▸ RECORDS FOR PROCESSING:

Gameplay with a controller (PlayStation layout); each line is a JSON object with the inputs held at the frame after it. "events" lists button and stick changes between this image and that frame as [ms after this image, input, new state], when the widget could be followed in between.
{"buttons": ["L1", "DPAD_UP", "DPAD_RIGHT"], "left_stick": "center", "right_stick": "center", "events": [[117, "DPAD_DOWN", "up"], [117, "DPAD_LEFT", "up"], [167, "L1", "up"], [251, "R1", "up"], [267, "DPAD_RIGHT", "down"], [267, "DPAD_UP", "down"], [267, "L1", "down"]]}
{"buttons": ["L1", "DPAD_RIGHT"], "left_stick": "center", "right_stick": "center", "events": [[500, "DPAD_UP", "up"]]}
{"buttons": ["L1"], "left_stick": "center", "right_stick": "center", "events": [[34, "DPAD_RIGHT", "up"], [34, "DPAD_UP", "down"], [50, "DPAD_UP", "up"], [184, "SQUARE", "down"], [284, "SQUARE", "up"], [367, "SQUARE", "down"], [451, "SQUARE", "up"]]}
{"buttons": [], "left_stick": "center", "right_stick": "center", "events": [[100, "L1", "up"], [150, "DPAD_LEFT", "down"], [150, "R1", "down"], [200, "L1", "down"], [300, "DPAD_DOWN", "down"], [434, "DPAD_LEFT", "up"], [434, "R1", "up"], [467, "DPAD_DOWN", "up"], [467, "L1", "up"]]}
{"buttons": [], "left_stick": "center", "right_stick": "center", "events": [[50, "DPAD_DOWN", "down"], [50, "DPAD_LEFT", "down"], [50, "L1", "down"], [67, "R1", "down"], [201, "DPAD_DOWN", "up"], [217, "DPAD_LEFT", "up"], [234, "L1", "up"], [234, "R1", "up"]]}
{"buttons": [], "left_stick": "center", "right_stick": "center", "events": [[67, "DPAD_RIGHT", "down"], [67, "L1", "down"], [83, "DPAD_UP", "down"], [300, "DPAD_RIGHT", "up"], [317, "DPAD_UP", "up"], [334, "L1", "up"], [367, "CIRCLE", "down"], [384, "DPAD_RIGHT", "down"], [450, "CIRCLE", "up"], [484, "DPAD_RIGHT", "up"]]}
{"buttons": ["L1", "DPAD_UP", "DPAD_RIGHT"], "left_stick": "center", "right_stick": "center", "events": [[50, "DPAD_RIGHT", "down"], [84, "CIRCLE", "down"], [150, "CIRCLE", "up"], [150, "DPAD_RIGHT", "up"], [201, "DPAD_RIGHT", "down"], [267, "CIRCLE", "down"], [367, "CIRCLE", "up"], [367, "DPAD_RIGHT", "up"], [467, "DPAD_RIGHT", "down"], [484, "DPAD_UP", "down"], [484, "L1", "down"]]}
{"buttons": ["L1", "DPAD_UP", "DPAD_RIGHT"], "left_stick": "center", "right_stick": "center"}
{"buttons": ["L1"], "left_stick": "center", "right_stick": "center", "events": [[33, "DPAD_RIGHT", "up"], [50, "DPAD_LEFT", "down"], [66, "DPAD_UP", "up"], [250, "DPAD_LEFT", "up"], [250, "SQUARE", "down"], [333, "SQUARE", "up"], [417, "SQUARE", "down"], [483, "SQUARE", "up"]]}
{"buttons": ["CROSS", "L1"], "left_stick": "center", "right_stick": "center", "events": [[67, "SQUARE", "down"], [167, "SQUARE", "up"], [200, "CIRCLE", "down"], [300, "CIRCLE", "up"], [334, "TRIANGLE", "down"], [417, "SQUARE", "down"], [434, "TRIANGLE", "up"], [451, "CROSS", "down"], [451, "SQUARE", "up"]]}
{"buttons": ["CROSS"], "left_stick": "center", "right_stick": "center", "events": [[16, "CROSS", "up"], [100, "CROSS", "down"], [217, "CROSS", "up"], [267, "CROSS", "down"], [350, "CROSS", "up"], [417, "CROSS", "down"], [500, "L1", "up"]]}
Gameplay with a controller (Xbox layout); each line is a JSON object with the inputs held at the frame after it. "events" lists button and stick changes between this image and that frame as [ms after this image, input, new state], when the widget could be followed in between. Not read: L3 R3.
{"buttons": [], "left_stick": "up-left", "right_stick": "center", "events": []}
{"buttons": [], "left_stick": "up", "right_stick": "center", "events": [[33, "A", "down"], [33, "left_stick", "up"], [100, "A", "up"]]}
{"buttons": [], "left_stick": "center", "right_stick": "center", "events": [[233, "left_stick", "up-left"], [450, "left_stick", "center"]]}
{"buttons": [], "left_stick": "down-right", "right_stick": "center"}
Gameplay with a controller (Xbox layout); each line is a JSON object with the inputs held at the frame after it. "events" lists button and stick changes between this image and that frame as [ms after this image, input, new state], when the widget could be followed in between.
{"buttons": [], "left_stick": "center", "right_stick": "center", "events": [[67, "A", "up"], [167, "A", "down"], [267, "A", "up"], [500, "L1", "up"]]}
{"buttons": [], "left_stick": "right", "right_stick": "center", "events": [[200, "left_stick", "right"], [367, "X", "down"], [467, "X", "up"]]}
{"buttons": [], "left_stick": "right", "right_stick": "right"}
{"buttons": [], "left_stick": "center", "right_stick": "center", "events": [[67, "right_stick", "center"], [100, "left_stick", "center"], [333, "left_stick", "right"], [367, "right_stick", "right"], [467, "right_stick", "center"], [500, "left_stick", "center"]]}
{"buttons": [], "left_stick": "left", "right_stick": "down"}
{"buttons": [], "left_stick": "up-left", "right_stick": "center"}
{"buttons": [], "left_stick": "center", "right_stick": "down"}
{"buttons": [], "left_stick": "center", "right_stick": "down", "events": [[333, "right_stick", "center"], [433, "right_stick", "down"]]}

▸ PROBLEM DETAILS: Everything in the listing is to be restated exactly.

▸ THE COMPLETED TASK:
Gameplay with a controller (PlayStation layout); each line is a JSON object with the inputs held at the frame after it. "events" lists button and stick changes between this image and that frame as [ms after this image, input, new state], when the widget could be followed in between.
{"buttons": ["L1", "DPAD_UP", "DPAD_RIGHT"], "left_stick": "center", "right_stick": "center", "events": [[117, "DPAD_DOWN", "up"], [117, "DPAD_LEFT", "up"], [167, "L1", "up"], [251, "R1", "up"], [267, "DPAD_RIGHT", "down"], [267, "DPAD_UP", "down"], [267, "L1", "down"]]}
{"buttons": ["L1", "DPAD_RIGHT"], "left_stick": "center", "right_stick": "center", "events": [[500, "DPAD_UP", "up"]]}
{"buttons": ["L1"], "left_stick": "center", "right_stick": "center", "events": [[34, "DPAD_RIGHT", "up"], [34, "DPAD_UP", "down"], [50, "DPAD_UP", "up"], [184, "SQUARE", "down"], [284, "SQUARE", "up"], [367, "SQUARE", "down"], [451, "SQUARE", "up"]]}
{"buttons": [], "left_stick": "center", "right_stick": "center", "events": [[100, "L1", "up"], [150, "DPAD_LEFT", "down"], [150, "R1", "down"], [200, "L1", "down"], [300, "DPAD_DOWN", "down"], [434, "DPAD_LEFT", "up"], [434, "R1", "up"], [467, "DPAD_DOWN", "up"], [467, "L1", "up"]]}
{"buttons": [], "left_stick": "center", "right_stick": "center", "events": [[50, "DPAD_DOWN", "down"], [50, "DPAD_LEFT", "down"], [50, "L1", "down"], [67, "R1", "down"], [201, "DPAD_DOWN", "up"], [217, "DPAD_LEFT", "up"], [234, "L1", "up"], [234, "R1", "up"]]}
{"buttons": [], "left_stick": "center", "right_stick": "center", "events": [[67, "DPAD_RIGHT", "down"], [67, "L1", "down"], [83, "DPAD_UP", "down"], [300, "DPAD_RIGHT", "up"], [317, "DPAD_UP", "up"], [334, "L1", "up"], [367, "CIRCLE", "down"], [384, "DPAD_RIGHT", "down"], [450, "CIRCLE", "up"], [484, "DPAD_RIGHT", "up"]]}
{"buttons": ["L1", "DPAD_UP", "DPAD_RIGHT"], "left_stick": "center", "right_stick": "center", "events": [[50, "DPAD_RIGHT", "down"], [84, "CIRCLE", "down"], [150, "CIRCLE", "up"], [150, "DPAD_RIGHT", "up"], [201, "DPAD_RIGHT", "down"], [267, "CIRCLE", "down"], [367, "CIRCLE", "up"], [367, "DPAD_RIGHT", "up"], [467, "DPAD_RIGHT", "down"], [484, "DPAD_UP", "down"], [484, "L1", "down"]]}
{"buttons": ["L1", "DPAD_UP", "DPAD_RIGHT"], "left_stick": "center", "right_stick": "center"}
{"buttons": ["L1"], "left_stick": "center", "right_stick": "center", "events": [[33, "DPAD_RIGHT", "up"], [50, "DPAD_LEFT", "down"], [66, "DPAD_UP", "up"], [250, "DPAD_LEFT", "up"], [250, "SQUARE", "down"], [333, "SQUARE", "up"], [417, "SQUARE", "down"], [483, "SQUARE", "up"]]}
{"buttons": ["CROSS", "L1"], "left_stick": "center", "right_stick": "center", "events": [[67, "SQUARE", "down"], [167, "SQUARE", "up"], [200, "CIRCLE", "down"], [300, "CIRCLE", "up"], [334, "TRIANGLE", "down"], [417, "SQUARE", "down"], [434, "TRIANGLE", "up"], [451, "CROSS", "down"], [451, "SQUARE", "up"]]}
{"buttons": ["CROSS"], "left_stick": "center", "right_stick": "center", "events": [[16, "CROSS", "up"], [100, "CROSS", "down"], [217, "CROSS", "up"], [267, "CROSS", "down"], [350, "CROSS", "up"], [417, "CROSS", "down"], [500, "L1", "up"]]}
Gameplay with a controller (Xbox layout); each line is a JSON object with the inputs held at the frame after it. "events" lists button and stick changes between this image and that frame as [ms after this image, input, new state], when the widget could be followed in between. Not read: L3 R3.
{"buttons": [], "left_stick": "up-left", "right_stick": "center", "events": []}
{"buttons": [], "left_stick": "up", "right_stick": "center", "events": [[33, "A", "down"], [33, "left_stick", "up"], [100, "A", "up"]]}
{"buttons": [], "left_stick": "center", "right_stick": "center", "events": [[233, "left_stick", "up-left"], [450, "left_stick", "center"]]}
{"buttons": [], "left_stick": "down-right", "right_stick": "center"}
Gameplay with a controller (Xbox layout); each line is a JSON object with the inputs held at the frame after it. "events" lists button and stick changes between this image and that frame as [ms after this image, input, new state], when the widget could be followed in between.
{"buttons": [], "left_stick": "center", "right_stick": "center", "events": [[67, "A", "up"], [167, "A", "down"], [267, "A", "up"], [500, "L1", "up"]]}
{"buttons": [], "left_stick": "right", "right_stick": "center", "events": [[200, "left_stick", "right"], [367, "X", "down"], [467, "X", "up"]]}
{"buttons": [], "left_stick": "right", "right_stick": "right"}
{"buttons": [], "left_stick": "center", "right_stick": "center", "events": [[67, "right_stick", "center"], [100, "left_stick", "center"], [333, "left_stick", "right"], [367, "right_stick", "right"], [467, "right_stick", "center"], [500, "left_stick", "center"]]}
{"buttons": [], "left_stick": "left", "right_stick": "down"}
{"buttons": [], "left_stick": "up-left", "right_stick": "center"}
{"buttons": [], "left_stick": "center", "right_stick": "down"}
{"buttons": [], "left_stick": "center", "right_stick": "down", "events": [[333, "right_stick", "center"], [433, "right_stick", "down"]]}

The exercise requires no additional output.